[Opening Records for the exercise section]

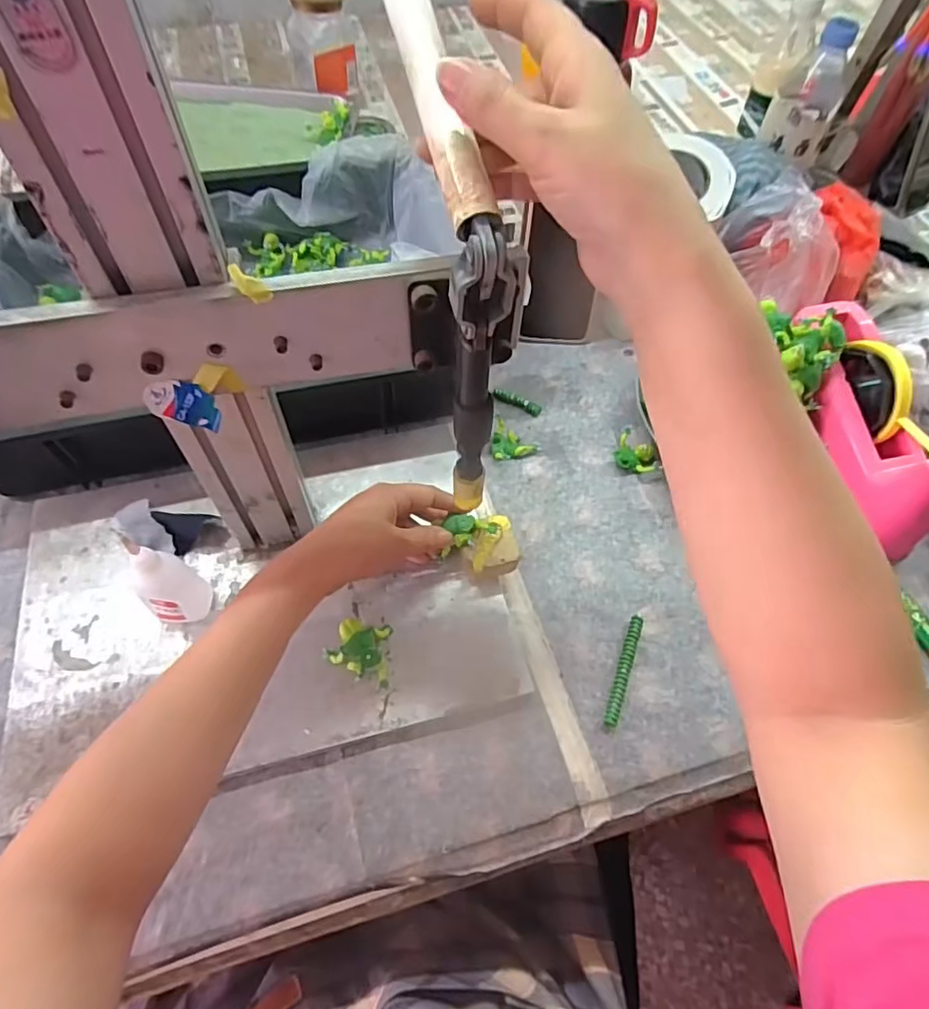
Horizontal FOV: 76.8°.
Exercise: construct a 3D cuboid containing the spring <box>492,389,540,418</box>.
[{"bbox_3d":[0.051,-0.098,0.562,0.049,0.007,0.013,23,61,11],"label":"spring"}]

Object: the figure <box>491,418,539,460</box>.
[{"bbox_3d":[0.039,-0.055,0.530,0.044,0.016,0.038,36,64,17],"label":"figure"}]

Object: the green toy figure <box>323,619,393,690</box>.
[{"bbox_3d":[-0.075,0.103,0.412,0.045,0.023,0.041,5,59,0],"label":"green toy figure"}]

[Closing Records for the exercise section]

## What to do
For this exercise, copy the lines from the one that contains "Object: the figure" through the last line of the records, exactly and only those.

## Result for this task
Object: the figure <box>491,418,539,460</box>.
[{"bbox_3d":[0.039,-0.055,0.530,0.044,0.016,0.038,36,64,17],"label":"figure"}]

Object: the green toy figure <box>323,619,393,690</box>.
[{"bbox_3d":[-0.075,0.103,0.412,0.045,0.023,0.041,5,59,0],"label":"green toy figure"}]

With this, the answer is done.